**Provided data:**
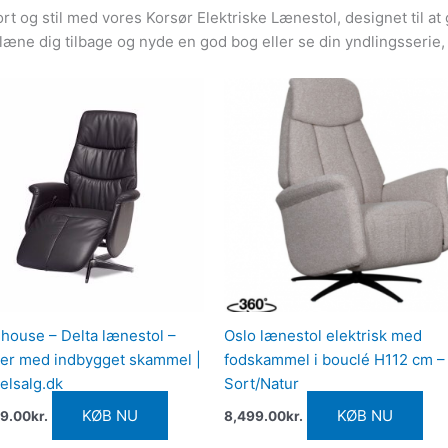
rt og stil med vores Korsør Elektriske Lænestol, designet til a
æne dig tilbage og nyde en god bog eller se din yndlingsserie,
house – Delta lænestol –
Oslo lænestol elektrisk med
er med indbygget skammel |
fodskammel i bouclé H112 cm –
elsalg.dk
Sort/Natur
KØB NU
KØB NU
9.00
kr.
8,499.00
kr.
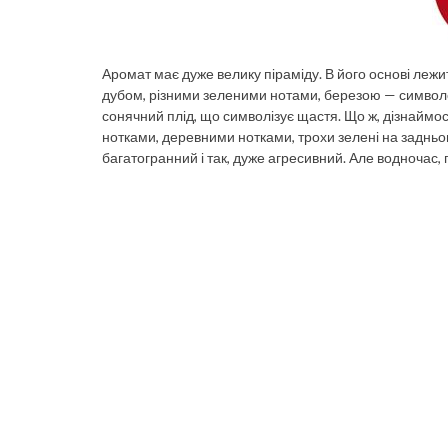
Аромат має дуже велику піраміду. В його основі лежит
дубом, різними зеленими нотами, березою — символом
сонячний плід, що символізує щастя. Що ж, дізнаймос
нотками, деревними нотками, трохи зелені на задньом
багатогранний і так, дуже агресивний. Але водночас, п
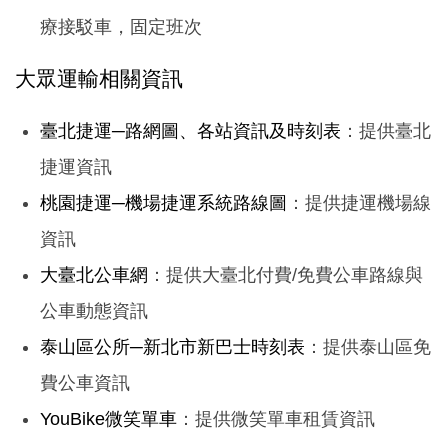
療接駁車，固定班次
大眾運輸相關資訊
臺北捷運─路網圖、各站資訊及時刻表
：提供臺北
捷運資訊
桃園捷運─機場捷運系統路線圖
：提供捷運機場線
資訊
大臺北公車網
：提供大臺北付費/免費公車路線與
公車動態資訊
泰山區公所─新北市新巴士時刻表
：提供泰山區免
費公車資訊
YouBike微笑單車
：提供微笑單車租賃資訊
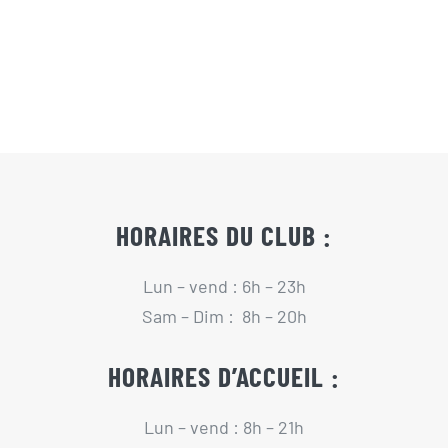
Actualités
Contact
Pré-inscription/boutique
HORAIRES DU CLUB :
Lun – vend : 6h – 23h
Sam – Dim : 8h – 20h
HORAIRES D’ACCUEIL :
Lun – vend : 8h – 21h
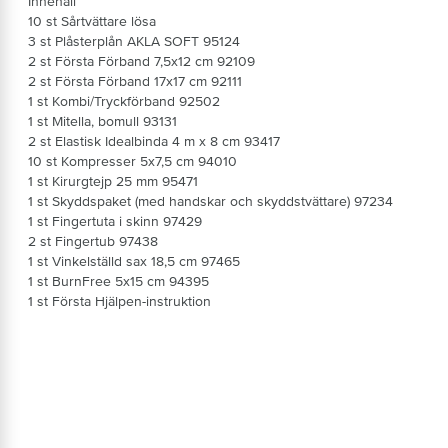
Innehåll
10 st Sårtvättare lösa
3 st Plåsterplån AKLA SOFT 95124
2 st Första Förband 7,5x12 cm 92109
2 st Första Förband 17x17 cm 92111
1 st Kombi/Tryckförband 92502
1 st Mitella, bomull 93131
2 st Elastisk Idealbinda 4 m x 8 cm 93417
10 st Kompresser 5x7,5 cm 94010
1 st Kirurgtejp 25 mm 95471
1 st Skyddspaket (med handskar och skyddstvättare) 97234
1 st Fingertuta i skinn 97429
2 st Fingertub 97438
1 st Vinkelställd sax 18,5 cm 97465
1 st BurnFree 5x15 cm 94395
1 st Första Hjälpen-instruktion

**Directions:**
Could you give back the full listing word for word, leaving out the images?

**Task answer:**
rt og stil med vores Korsør Elektriske Lænestol, designet til a
æne dig tilbage og nyde en god bog eller se din yndlingsserie,
house – Delta lænestol –
Oslo lænestol elektrisk med
er med indbygget skammel |
fodskammel i bouclé H112 cm –
elsalg.dk
Sort/Natur
KØB NU
KØB NU
9.00
kr.
8,499.00
kr.
Аромат має дуже велику піраміду. В його основі лежит
дубом, різними зеленими нотами, березою — символом
сонячний плід, що символізує щастя. Що ж, дізнаймос
нотками, деревними нотками, трохи зелені на задньом
багатогранний і так, дуже агресивний. Але водночас, п
療接駁車，固定班次
大眾運輸相關資訊
臺北捷運─路網圖、各站資訊及時刻表
：提供臺北
捷運資訊
桃園捷運─機場捷運系統路線圖
：提供捷運機場線
資訊
大臺北公車網
：提供大臺北付費/免費公車路線與
公車動態資訊
泰山區公所─新北市新巴士時刻表
：提供泰山區免
費公車資訊
YouBike微笑單車
：提供微笑單車租賃資訊
Actualités
Contact
Pré-inscription/boutique
HORAIRES DU CLUB :
Lun – vend : 6h – 23h
Sam – Dim : 8h – 20h
HORAIRES D’ACCUEIL :
Lun – vend : 8h – 21h
Innehåll
10 st Sårtvättare lösa
3 st Plåsterplån AKLA SOFT 95124
2 st Första Förband 7,5x12 cm 92109
2 st Första Förband 17x17 cm 92111
1 st Kombi/Tryckförband 92502
1 st Mitella, bomull 93131
2 st Elastisk Idealbinda 4 m x 8 cm 93417
10 st Kompresser 5x7,5 cm 94010
1 st Kirurgtejp 25 mm 95471
1 st Skyddspaket (med handskar och skyddstvättare) 97234
1 st Fingertuta i skinn 97429
2 st Fingertub 97438
1 st Vinkelställd sax 18,5 cm 97465
1 st BurnFree 5x15 cm 94395
1 st Första Hjälpen-instruktion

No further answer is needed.